------ Provided information

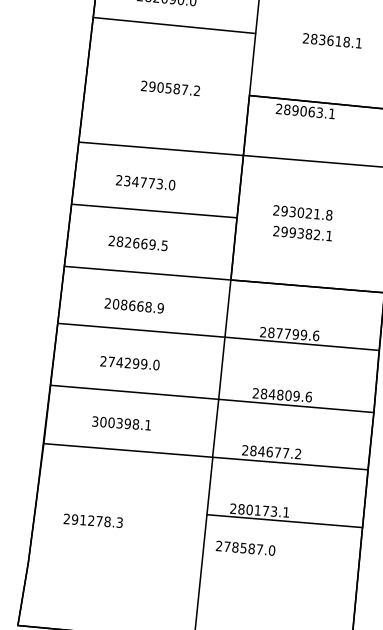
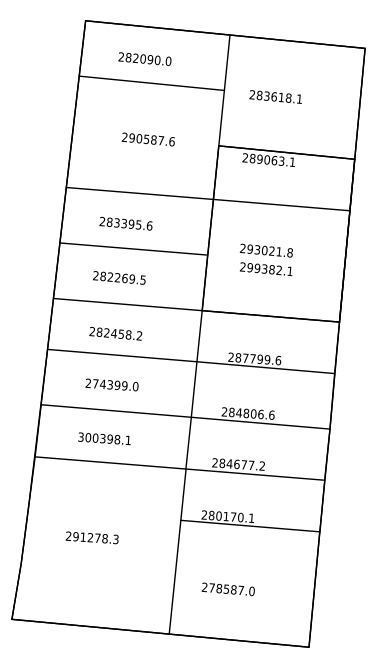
text: (331, 40) -> (275, 96), moved
text: (196, 90) -> (171, 141), 290587.2 -> 290587.6
text: (149, 182) -> (129, 223), 234773.0 -> 283395.6
text: (136, 242) -> (117, 277), 282669.5 -> 282269.5
text: (138, 305) -> (119, 333), 208668.9 -> 282458.2
text: (127, 363) -> (109, 385), 274299.0 -> 274399.0
text: (296, 396) -> (260, 414), 284809.6 -> 284806.6
text: (273, 511) -> (240, 517), 280173.1 -> 280170.1
text: (92, 520) -> (91, 537), moved
text: (244, 548) -> (227, 589), moved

------------

* _Task requirements_: Only exact lines belong in the answer: those from the beginning of the entries above through the line holding "text: (92, 520) -> (91, 537), moved", with no pictures.

* _Completed task_:
text: (331, 40) -> (275, 96), moved
text: (196, 90) -> (171, 141), 290587.2 -> 290587.6
text: (149, 182) -> (129, 223), 234773.0 -> 283395.6
text: (136, 242) -> (117, 277), 282669.5 -> 282269.5
text: (138, 305) -> (119, 333), 208668.9 -> 282458.2
text: (127, 363) -> (109, 385), 274299.0 -> 274399.0
text: (296, 396) -> (260, 414), 284809.6 -> 284806.6
text: (273, 511) -> (240, 517), 280173.1 -> 280170.1
text: (92, 520) -> (91, 537), moved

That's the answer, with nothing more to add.